Wake Up Call

18 September 2008

On Sunday morning at about 4am, I woke up with numbness and weakness all down my left side.  I’ve been a bit stressed out (when have I not been?) and I thought it was just my body rebelling against too much work and too little sleep, or maybe too much caffeine the day before.  But by 5am it was worse and I did something I have never done before:  woke Linda up and asked her to take me to the ER.

 
Once there, they determined my blood pressure was through the roof and gave me “60cc’s of something-or-other, Stat!” in order to bring it down.  After two days of tests (including an MRI and something called a TEE, where they stick a probe down your throat to do an ultrasound of your heart) they determined I had experienced a Transient Ischemic Attack or TIA.  A TIA is a “warning stroke” or “mini-stroke” that produces stroke-like symptoms but no lasting damage. 

 
TIAs occur when a blood clot temporarily clogs an artery, and part of the brain doesn’t get the blood it needs. The symptoms occur rapidly and last a relatively short time. Most TIAs last less than five minutes. The average is about a minute. Unlike stroke, when a TIA is over, there’s no injury to the brain. They can occur days, weeks or even months before a major stroke, and are important predictors of major strokes.

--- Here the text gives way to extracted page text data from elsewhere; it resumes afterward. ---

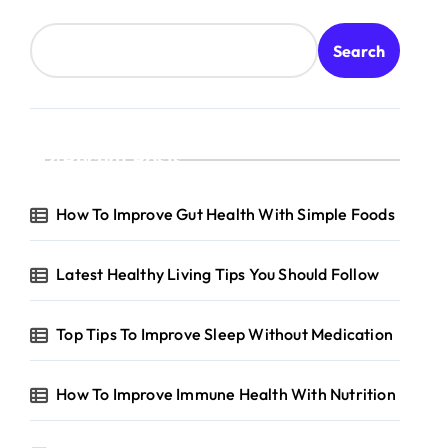
Search
Recent Posts
How To Improve Gut Health With Simple Foods
Latest Healthy Living Tips You Should Follow
Top Tips To Improve Sleep Without Medication
How To Improve Immune Health With Nutrition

In about half the cases, the stroke occurs within one year of the TIA.

 
So …. I’m back home now, on baby aspirin (to reduce the chances of those clots forming) and blood pressure meds, probably for the rest of my life.  Still recovering from the after-effects of anesthesia – they had to knock me out to do the MRI because I’m insanely claustrophobic and again for the TEE, because the first time they tried with the “twilight sleep” they gave me the max dose and I was still fighting the docs as they tried to stick that tube down my throat.  Turns out I have an unusually high resistance to anesthesia…. who knew.  Not looking forward to seeing the bill from all this — they had to knock me out for the MRI as well because I’m insanely claustrophobic and that MRI machine was bringing uncomfortable memories of the Quigley at OCS — and who knows what the insurance will choose to cover.

 
Anyway, with the right meds, changes to my life, some luck and the grace of God, this will be just a wake-up call and not an omen. 

 
But it has pretty much freaked me out.